A lot of people are putting in consistent cardio sessions and getting frustrated when nothing seems to change. The problem usually isn't effort — it's heart rate zone. Where your heart rate lands during a workout determines which fuel source your body is actually pulling from, and if fat loss is the goal, that distinction matters a lot more than how hard you're working.
The formula is simple: 220 minus your age gives you an estimated max heart rate. Take 65% of that number for your lower bound and 75% for your upper bound — that range is your optimal fat-burning zone. For a 47-year-old, for example, that works out to roughly 110–130 beats per minute. It's not a magic window, but it is where your body most reliably uses stored fat as its primary fuel.
Not exactly — but it does shift which fuel your body reaches for first. Your body uses three different energy systems, each with a primary fuel source. The low-intensity zone (Zone 2) draws mainly from fat. The middle zone — where most strength training lives — pulls primarily from carbohydrates. The high-intensity sprint zone burns big chunks of calories fast and encourages muscle building. All three have a role. The point is just making sure fat-burning effort is the biggest piece of the pie when that's the goal.
Most people equate harder with better. If you're averaging 140 BPM during cardio and your fat-burning zone is 110–130, your body is working in that middle energy system — which isn't bad, but it isn't optimizing for fat loss either. Ironically, slowing down a little can actually produce better fat loss results. It'll feel easier, you might see slightly fewer total calories burned, but more of those calories will be coming from fat. That's the trade-off worth making.
Zone 2 is a sustained, lower-intensity effort where you can still hold a conversation but you're clearly working. Think of it as a brisk walk, a moderate Peloton ride, or a light jog — something you can maintain for 30–45 minutes without redlining. Weighted vest walks became popular for exactly this reason: they bump heart rate into Zone 2, are easy on the joints, and require zero equipment beyond the vest itself. For women over 50 especially, they're a standout option — low impact on the knees and hips, no running required, and they reliably hit the fat-burning zone without redlining.
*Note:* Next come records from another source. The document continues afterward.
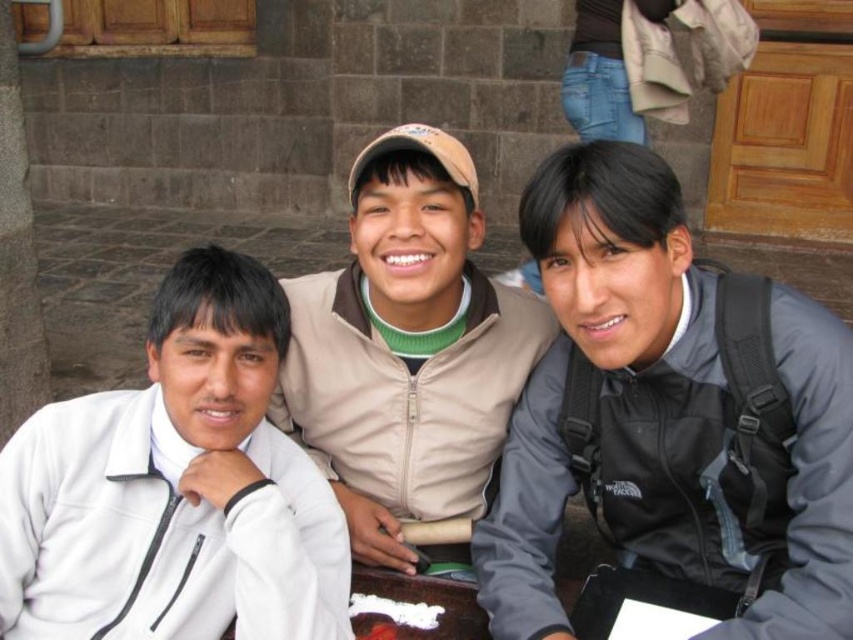
Does gray matte jacket at center have a lesser width compared to beige fleece jacket at center?

Correct, gray matte jacket at center's width is less than beige fleece jacket at center's.

Can you confirm if gray matte jacket at center is positioned to the right of beige fleece jacket at center?

Yes, gray matte jacket at center is to the right of beige fleece jacket at center.

Is point (685, 252) more distant than point (403, 252)?

No, (685, 252) is in front of (403, 252).

You are a GUI agent. You are given a task and a screenshot of the screen. Output one action in this format:
    pyautogui.click(x=<x>, y=<y>)
    Task: Click on the gray matte jacket at center
    
    Given the screenshot: What is the action you would take?
    pyautogui.click(x=614, y=392)

Which is above, gray matte jacket at center or white matte jacket at left?

gray matte jacket at center is higher up.

Is gray matte jacket at center to the left of white matte jacket at left from the viewer's perspective?

In fact, gray matte jacket at center is to the right of white matte jacket at left.

This screenshot has width=853, height=640. In order to click on gray matte jacket at center in this screenshot , I will do `click(614, 392)`.

Is white matte jacket at left positioned before beige fleece jacket at center?

That is True.

Between white matte jacket at left and beige fleece jacket at center, which one appears on the right side from the viewer's perspective?

beige fleece jacket at center

Is point (131, 390) in front of point (392, 316)?

Yes.

Find the location of a particular element. This screenshot has height=640, width=853. white matte jacket at left is located at coordinates (175, 486).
If you have a smartwatch linked to your cardio equipment, you already have everything you need to track this.
Yes — just not exclusively. Interval training and higher-intensity bursts are great for building muscle and burning large amounts of calories in a short window. The goal is a smart mix: Zone 2 for the fat-burning base, resistance training in that middle energy system, and occasional higher-intensity work sprinkled in. That combination develops all three energy systems and gives your body every reason to adapt and change. Think of Zone 2 as the foundation, not the whole house.
If you've got a solid cardio habit in place, don't tear it down. The goal is a small refinement — dialing your target heart rate down into the 110–130 range if you've been consistently running higher. Most Peloton sessions have heart rate color-coding built in. Aim to spend the bulk of your ride in that lighter green or yellow zone rather than pushing into the orange. It'll feel less intense, and that's the point. Stick with what's working; just adjust where you're working within it.
Your cardio isn't the problem — your zone might be. Calculate your personal fat-burning range using the 220-minus-age formula, aim to spend the majority of your cardio time there, and stop assuming harder always means better. Zone 2 is steady, sustainable, and one of the most reliable tools for long-term fat loss and heart health. Give it a few weeks and see what happens.